Monday, October 20, 2008

McCain and the "Liberal Feminist Agenda"

The McCain-Palin campaign gets crazier.


Yes, he did just say that choosing Palin was a "cold, political calculation" to counter the "liberal feminist agenda." There are a lot of conservatives voting Democratic because they don't like how far-right McCain and Palin are. Needless to say, I can't blame them at all.

Violet at Reclusive Leftist surmises, I think correctly, that this means that McCain sees two different feminisms, a liberal and a conservative. It's the conservative that McCain supports, the liberal he is against. Okay. I can see him being moronic enough to think that (as does Violet).

Palin calls herself a feminist. Does this mean that she's a conservative or a liberal feminist? Judging from her actions (not what she's said while on the campaign trail), it's pretty clear that she is not a liberal feminist. So what does a conservative feminist believe? McCain's website does not have a section discussing women or their rights, unlike Obama's website. I surmise that a conservative feminist believes she has the right to be a mother; clean the house; do the dishes; make dinner; raise the kids; run for mayor, governor, or Vice President; and give birth to her rapist's baby, but I don't think equal pay is in there. Maybe freedom from domestic violence, excluding the woman's husband (because marriage implies consent).

I don't want someone that believes those things in the White House. In fact, I would not call someone that believes in those things a feminist. That's an anti-feminist. That's a regressive. Feminism is an integral and necessary part of humanism, of progressivism. Those are not central tenets of the Republican platform.

That said, isn't it strange that Palin would call herself a feminist?
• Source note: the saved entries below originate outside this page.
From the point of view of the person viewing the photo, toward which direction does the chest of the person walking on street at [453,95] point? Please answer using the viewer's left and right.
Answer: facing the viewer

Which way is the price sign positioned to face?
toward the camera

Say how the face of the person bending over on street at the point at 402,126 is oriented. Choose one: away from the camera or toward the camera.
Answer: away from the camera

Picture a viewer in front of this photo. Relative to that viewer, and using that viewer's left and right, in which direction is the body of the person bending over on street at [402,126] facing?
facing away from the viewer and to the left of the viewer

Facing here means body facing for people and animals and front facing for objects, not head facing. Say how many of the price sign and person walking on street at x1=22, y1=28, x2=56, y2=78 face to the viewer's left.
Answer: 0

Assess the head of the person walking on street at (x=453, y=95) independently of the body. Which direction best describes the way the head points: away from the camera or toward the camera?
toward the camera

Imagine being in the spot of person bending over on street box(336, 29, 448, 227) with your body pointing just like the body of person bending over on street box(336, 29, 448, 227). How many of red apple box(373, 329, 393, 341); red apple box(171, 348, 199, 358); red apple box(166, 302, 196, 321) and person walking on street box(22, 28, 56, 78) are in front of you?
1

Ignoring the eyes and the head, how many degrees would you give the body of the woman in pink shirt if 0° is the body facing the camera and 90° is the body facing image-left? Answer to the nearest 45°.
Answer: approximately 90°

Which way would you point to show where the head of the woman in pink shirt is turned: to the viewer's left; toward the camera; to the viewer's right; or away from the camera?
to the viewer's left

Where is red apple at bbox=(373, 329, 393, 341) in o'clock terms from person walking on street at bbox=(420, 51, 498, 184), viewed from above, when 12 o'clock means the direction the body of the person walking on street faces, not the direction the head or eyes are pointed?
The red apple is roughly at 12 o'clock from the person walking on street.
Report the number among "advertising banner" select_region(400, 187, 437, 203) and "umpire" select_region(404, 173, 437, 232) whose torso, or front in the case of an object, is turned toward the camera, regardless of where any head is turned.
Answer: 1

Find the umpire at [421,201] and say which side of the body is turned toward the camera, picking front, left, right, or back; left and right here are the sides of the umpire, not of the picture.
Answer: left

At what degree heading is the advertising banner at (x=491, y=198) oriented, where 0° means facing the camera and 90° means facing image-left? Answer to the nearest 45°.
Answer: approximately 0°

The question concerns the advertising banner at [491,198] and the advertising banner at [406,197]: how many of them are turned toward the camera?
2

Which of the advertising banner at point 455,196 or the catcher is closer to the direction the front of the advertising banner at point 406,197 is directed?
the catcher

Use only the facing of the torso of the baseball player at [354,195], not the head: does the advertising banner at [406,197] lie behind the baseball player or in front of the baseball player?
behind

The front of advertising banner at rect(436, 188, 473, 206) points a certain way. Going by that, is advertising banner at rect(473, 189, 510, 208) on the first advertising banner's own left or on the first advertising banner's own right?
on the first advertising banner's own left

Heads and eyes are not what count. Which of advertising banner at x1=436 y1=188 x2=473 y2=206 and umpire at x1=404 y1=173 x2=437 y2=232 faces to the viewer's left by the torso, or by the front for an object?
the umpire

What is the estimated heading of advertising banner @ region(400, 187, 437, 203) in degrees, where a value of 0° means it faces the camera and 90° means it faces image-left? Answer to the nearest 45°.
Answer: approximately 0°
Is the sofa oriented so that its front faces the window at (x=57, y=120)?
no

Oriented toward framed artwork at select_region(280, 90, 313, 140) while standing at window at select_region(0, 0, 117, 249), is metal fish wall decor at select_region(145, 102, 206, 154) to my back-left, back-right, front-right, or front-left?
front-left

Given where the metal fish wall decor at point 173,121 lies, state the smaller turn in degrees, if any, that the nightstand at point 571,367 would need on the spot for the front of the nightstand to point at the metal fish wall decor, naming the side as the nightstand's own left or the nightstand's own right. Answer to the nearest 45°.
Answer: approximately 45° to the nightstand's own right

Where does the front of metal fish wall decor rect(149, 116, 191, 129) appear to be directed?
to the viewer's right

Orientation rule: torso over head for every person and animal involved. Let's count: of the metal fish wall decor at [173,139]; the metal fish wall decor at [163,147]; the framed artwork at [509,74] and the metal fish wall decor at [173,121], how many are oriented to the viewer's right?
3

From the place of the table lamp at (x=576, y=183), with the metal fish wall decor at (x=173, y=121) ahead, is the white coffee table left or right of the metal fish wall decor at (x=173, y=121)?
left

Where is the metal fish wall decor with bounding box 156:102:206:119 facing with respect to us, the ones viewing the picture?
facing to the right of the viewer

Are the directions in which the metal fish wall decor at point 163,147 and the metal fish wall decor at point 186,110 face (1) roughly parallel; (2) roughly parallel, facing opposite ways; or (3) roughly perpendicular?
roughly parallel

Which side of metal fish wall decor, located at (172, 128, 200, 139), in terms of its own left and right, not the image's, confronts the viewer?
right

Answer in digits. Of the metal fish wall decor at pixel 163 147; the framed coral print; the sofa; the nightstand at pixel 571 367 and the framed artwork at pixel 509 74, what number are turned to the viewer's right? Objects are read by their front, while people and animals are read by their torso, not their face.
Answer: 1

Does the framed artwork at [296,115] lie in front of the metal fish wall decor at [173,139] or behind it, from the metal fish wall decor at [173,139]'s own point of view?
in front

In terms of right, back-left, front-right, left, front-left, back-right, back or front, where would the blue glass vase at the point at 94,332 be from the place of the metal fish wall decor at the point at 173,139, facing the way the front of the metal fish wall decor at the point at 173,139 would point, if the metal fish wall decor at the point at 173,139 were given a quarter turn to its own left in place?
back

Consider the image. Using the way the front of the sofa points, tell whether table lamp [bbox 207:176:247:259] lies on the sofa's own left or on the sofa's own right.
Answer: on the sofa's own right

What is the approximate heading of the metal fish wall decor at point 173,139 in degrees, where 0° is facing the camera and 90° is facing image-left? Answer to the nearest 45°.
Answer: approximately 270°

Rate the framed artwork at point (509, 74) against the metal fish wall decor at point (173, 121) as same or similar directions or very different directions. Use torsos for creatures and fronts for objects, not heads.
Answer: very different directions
It's a loaded word, nowadays. You can't just call yourself a feminist and receive an unweighted "ah" in return. Violet seems to take her at her word; I sure don't. I don't really care what she says; I care what she does. She has done more to upend women's rights than she has to support them, and that's true whether or not you take her pro-life stance into account. (Violet calls her a "pro-life feminist" - I can let that go, but even if I did, the rest of her platform and her actions as mayor and governor are still anti-feminist.) McCain went against the anti-feminism of his party to pick her in the first place, in order to appeal to Hillary Clinton's feminists; it follows, then, that she's going to call herself a feminist in public to further that end (and it looks like it's working).

In other news, Palin gives us this gem over the weekend:
[...] I don't support gay marriage. I'm not going to be out there judging individuals, sitting in a seat of judgment telling what they can and can't do, should and should not do [...]
Funny, those two statements are mutually exclusive, to my understanding, and yet they came in one breath.